We continue our journey northwards, to the famous Arya Vaidya Sala at Kottakkal, in Malabar district. Founded more than a century ago by P.S. Varier, a legendary Ayurvedic scholar and practitioner, we find a more purist version of Ayurvedic cuisine here than at Perumbayil. Tea and coffee are out; coconut water is regarded as an elixir. And here we learn Rule Number Five: No Siesta After Lunch; it causes indigestion. As the kitchen staff puts together a typical lunch thali for us, Suzana, a Spanish woman, joins us: she has checked in for a two-week stay, to get treatment for the general debility caused by her bouts of chemotherapy. And she enthusiastically attests to the amazing detox effect of the food she’s been having. The thali has cabbage thoran; steamed cauliflower, carrots and beans; rice; roasted papad; medicated water; an amla preserve; and buttermilk with turmeric.

Our final destination is the Kadavu Resort and Ayurveda Centre on the outskirts of Kozhikode, idyllically situated on the banks of the Chaliyar river. Here we learn about the special therapeutic properties of certain vegetables: White pumpkin (ash gourd) is good for the heart and destroys excess heat and fat in the body. Karela is a rich source of vitamins, minerals, calcium and iron. Beetroot is a natural detoxifier and blood purifier. Tindli controls diabetes, purifies blood and strengthens bones. Okra prevents constipation and curbs the absorption of sugar. Cabbage helps regulate blood pressure, is a natural antihistamine and helps in the production of blood-clotting proteins.

The chief physician, Dr Remia Sivadas, has given Ayurvedic cuisine an inventive new global twist here, given the number of Arab patients who come to her Ayurveda Centre: On the Ayurvedic menu for them that day are bamiya bi zayt hummus (okra and chickpea stew), kousa marak (braised zucchini), fattoush (salad with onions, tomato, lime and cumin), with wholewheat pita bread. “But of course they’re used to meat, and some of them do cheat,” smiles Dr Sivadas. It’s our last night, and Sanjiv and I decide to cheat too. Bright-eyed, detoxed and energetic after five days of super-satvik fare, we head to the Kadavu Resort’s restaurant and binge on Malabar mutton biryani, prawn moily, beef coconut fry and Malabar parotta.
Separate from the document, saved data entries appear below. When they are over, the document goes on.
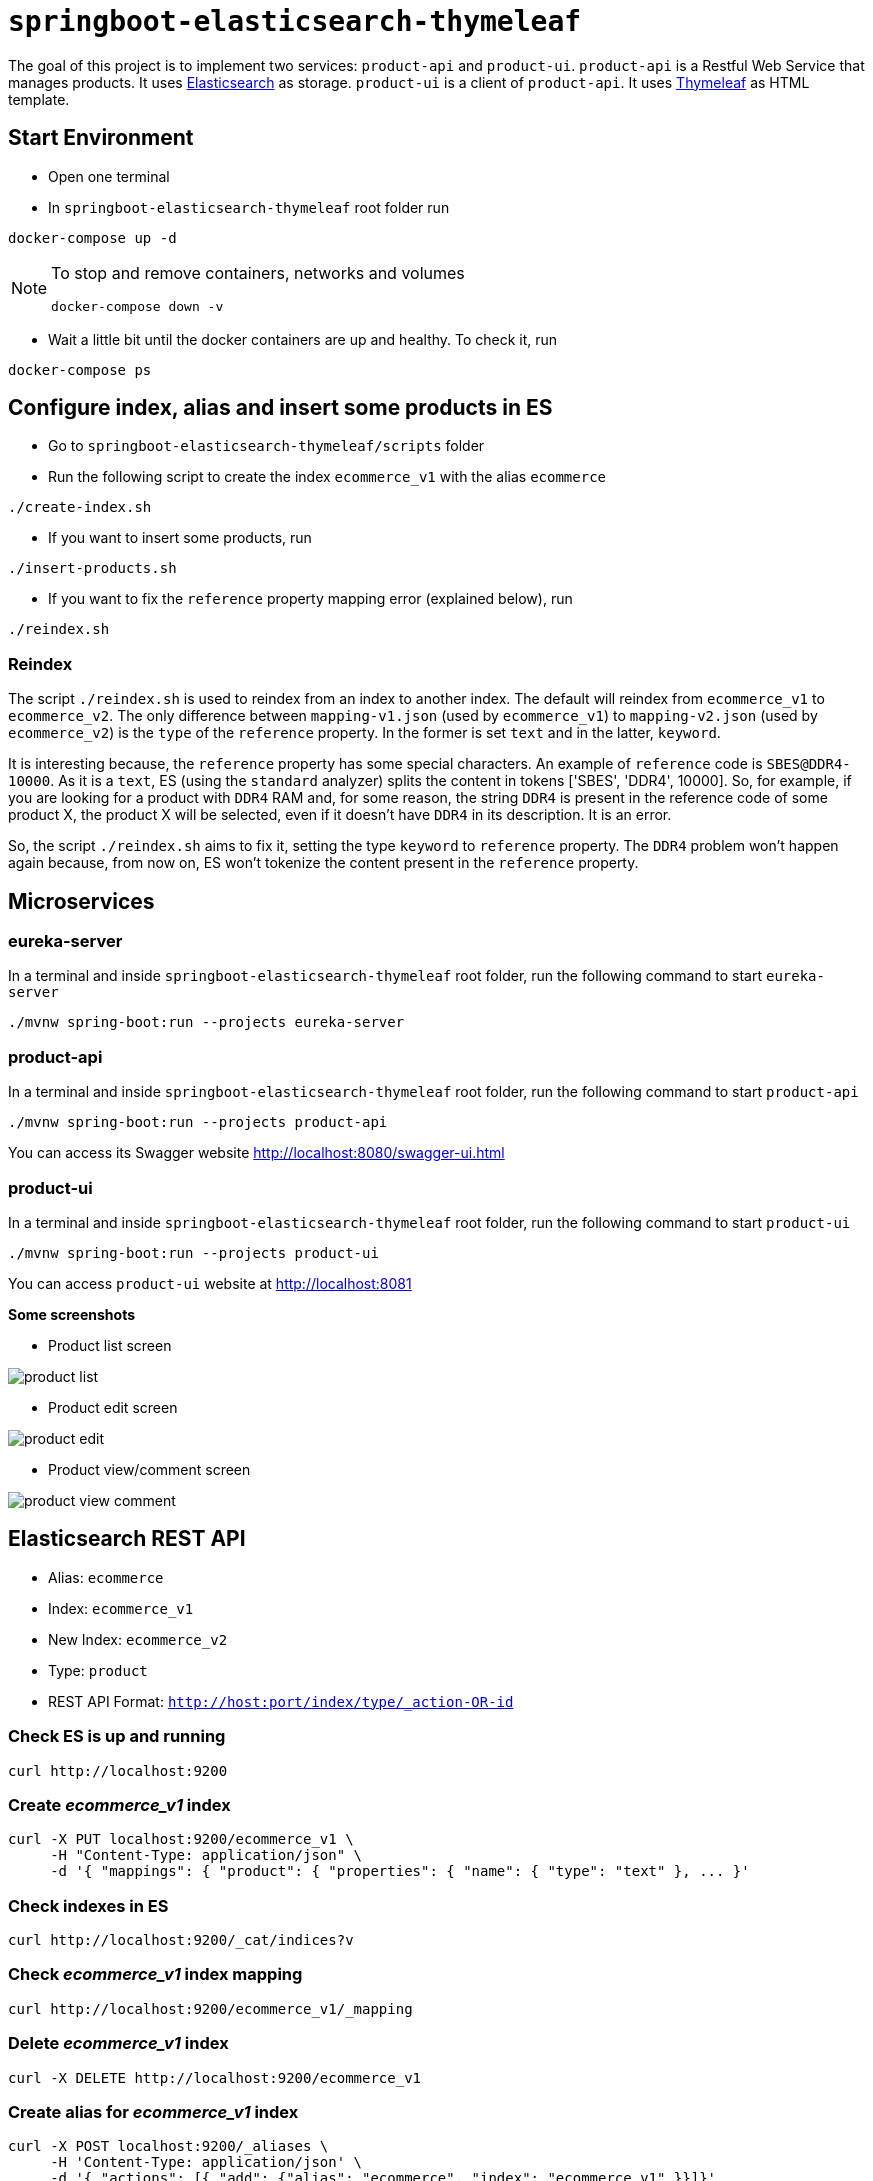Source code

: = `springboot-elasticsearch-thymeleaf`

The goal of this project is to implement two services: `product-api` and `product-ui`.
`product-api` is a Restful Web Service that manages products. It uses https://www.elastic.co[Elasticsearch] as storage.
`product-ui` is a client of `product-api`. It uses https://www.thymeleaf.org/[Thymeleaf] as HTML template.

== Start Environment

- Open one terminal

- In `springboot-elasticsearch-thymeleaf` root folder run
```
docker-compose up -d
```

[NOTE]
====
To stop and remove containers, networks and volumes
```
docker-compose down -v
```
====

- Wait a little bit until the docker containers are up and healthy. To check it, run
```
docker-compose ps
```

== Configure index, alias and insert some products in ES

- Go to `springboot-elasticsearch-thymeleaf/scripts` folder

- Run the following script to create the index `ecommerce_v1` with the alias `ecommerce`
```
./create-index.sh
```

- If you want to insert some products, run
```
./insert-products.sh
```

- If you want to fix the `reference` property mapping error (explained below), run
```
./reindex.sh
```

=== Reindex

The script `./reindex.sh` is used to reindex from an index to another index. The default will reindex from `ecommerce_v1`
to `ecommerce_v2`. The only difference between `mapping-v1.json` (used by `ecommerce_v1`) to `mapping-v2.json` (used by
`ecommerce_v2`) is the `type` of the `reference` property. In the former is set `text` and in the latter, `keyword`.

It is interesting because, the `reference` property has some special characters. An example of `reference` code is
`SBES@DDR4-10000`. As it is a `text`, ES (using the `standard` analyzer) splits the content in tokens ['SBES', 'DDR4',
10000]. So, for example, if you are looking for a product with `DDR4` RAM and, for some reason, the string `DDR4` is
present in the reference code of some product X, the product X will be selected, even if it doesn't have `DDR4` in its
description. It is an error.

So, the script `./reindex.sh` aims to fix it, setting the type `keyword` to `reference` property. The `DDR4` problem
won't happen again because, from now on, ES won't tokenize the content present in the `reference` property.

== Microservices

=== eureka-server

In a terminal and inside `springboot-elasticsearch-thymeleaf` root folder, run the following command to start
`eureka-server`
```
./mvnw spring-boot:run --projects eureka-server
```

=== product-api

In a terminal and inside `springboot-elasticsearch-thymeleaf` root folder, run the following command to start
`product-api`
```
./mvnw spring-boot:run --projects product-api
```

You can access its Swagger website http://localhost:8080/swagger-ui.html

=== product-ui

In a terminal and inside `springboot-elasticsearch-thymeleaf` root folder, run the following command to start
`product-ui`
```
./mvnw spring-boot:run --projects product-ui
```

You can access `product-ui` website at http://localhost:8081

**Some screenshots**

- Product list screen

image::images/product-list.png[]

- Product edit screen

image::images/product-edit.png[]

- Product view/comment screen

image::images/product-view-comment.png[]

== Elasticsearch REST API

- Alias: `ecommerce`
- Index: `ecommerce_v1`
- New Index: `ecommerce_v2`
- Type: `product`
- REST API Format: `http://host:port/index/type/_action-OR-id`

=== Check ES is up and running
```
curl http://localhost:9200
```

=== Create _ecommerce_v1_ index
```
curl -X PUT localhost:9200/ecommerce_v1 \
     -H "Content-Type: application/json" \
     -d '{ "mappings": { "product": { "properties": { "name": { "type": "text" }, ... }'
```

=== Check indexes in ES
```
curl http://localhost:9200/_cat/indices?v
```

=== Check _ecommerce_v1_ index mapping
```
curl http://localhost:9200/ecommerce_v1/_mapping
```

=== Delete _ecommerce_v1_ index
```
curl -X DELETE http://localhost:9200/ecommerce_v1
```

=== Create alias for _ecommerce_v1_ index
```
curl -X POST localhost:9200/_aliases \
     -H 'Content-Type: application/json' \
     -d '{ "actions": [{ "add": {"alias": "ecommerce", "index": "ecommerce_v1" }}]}'
```

=== Check existing ES alias
```
curl http://localhost:9200/_aliases
```

=== Reindex from _ecommerce_v1_ to _ecommerce_v2_
```
curl -X POST localhost:9200/_reindex \
     -H 'Content-Type: application/json' \
     -d '{ "source": { "index": "ecommerce_v1" }, "dest": { "index": "ecommerce_v2" }}'
```

=== Adjust alias after reindex from _ecommerce_v1_ to _ecommerce_v2_
```
curl -X POST localhost:9200/_aliases \
     -H 'Content-Type: application/json' \
     -d '{ "actions": [{ "remove": {"alias": "ecommerce", "index": "ecommerce_v1" }}, { "add": {"alias": "ecommerce", "index": "ecommerce_v2" }}]}'
```

=== Simple search
```
curl http://localhost:9200/ecommerce/product/_search
```

== TODO

- add some Ajax calls, for example, when adding a comment, so the page doesn't need to be refreshed (https://grokonez.com/java-integration/integrate-jquery-ajax-post-get-spring-boot-web-service);
- add same nav bar to all pages & add home button;
- add pagination. now, it is just returning all products;
- add functionality to delete products;

== Reference

- https://www.baeldung.com/spring-cloud-netflix-eureka
- https://dzone.com/articles/microservice-architecture-with-spring-cloud-and-do
- https://www.digit.in/laptops-reviews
And then we go on a guilt trip.

The information

Where  to stay (and eat)

Kalari Kovalikom, Kollengode, Palakkad (04923-263921, cghearth.com)

Perumbayil Ayurveda Mana, Pavaratty Road, Paluvayil, Guruvayoor (9846045696, ayurvedamana.com)

Arya Vaidya Sala, Kottakkal, Malappuram District (0483-2808000, aryavaidyasala.com)

Kadavu Resort and Ayurveda Centre,NH-17 Calicut Bypass Road, Azhinjilam, Malappuram District (0483-2830570, kadavuayurvedaresort.com)

Recipes
Some Ayurvedic dishes to try in your own kitchen, based on my close look at what the cooks at Kalari Kovilakom were doing. Make sure you use the heaviest pot you have, to avoid the food getting scorched, because you won’t use any oil.

Pumpkin soup
Keep ready some boiled arhar (toor) dal cooked with turmeric, asafoetida and rock salt. Also keep ready some grated coconut ground into a paste with garlic, and some cumin powder.

Dice the yellow pumpkin and steam it with turmeric, rock salt and chopped ginger. Use just enough water to let it cook in its own steam, and keep stirring. When it’s tender, add it to the dal along with the coconut-garlic paste and a pinch of cumin. Stir well to mix. The consistency should be fairly thick.

Tip: You can also make this soup with moong dal and spinach

Cabbage thoran
Heat a heavy pot and add mustard seeds and cumin seeds until they crackle, then some  finely chopped onion, turmeric, grated coconut and curry leaves. Keep stirring until the onions lose their raw smell. Then add chopped cabbage, previously steamed lightly, and stir well to mix.

Tip: You could substitute long beans or raw papaya for the cabbage

Cucumber avial
Lightly steam diced cucumber with finely chopped ginger, rock salt and curry leaves, until the cucumber turns slightly opaque. Add coconut milk and heat through.

Beetroot pachadi
Lightly steam finely chopped beetroot. Grind together coconut and mustard seeds into a fine paste. Add this to yogurt together with chopped ginger, rock salt and curry leaves. Finally mix in the steamed beetroot.

Tip: Can also be made with bitter gourd or banana stem.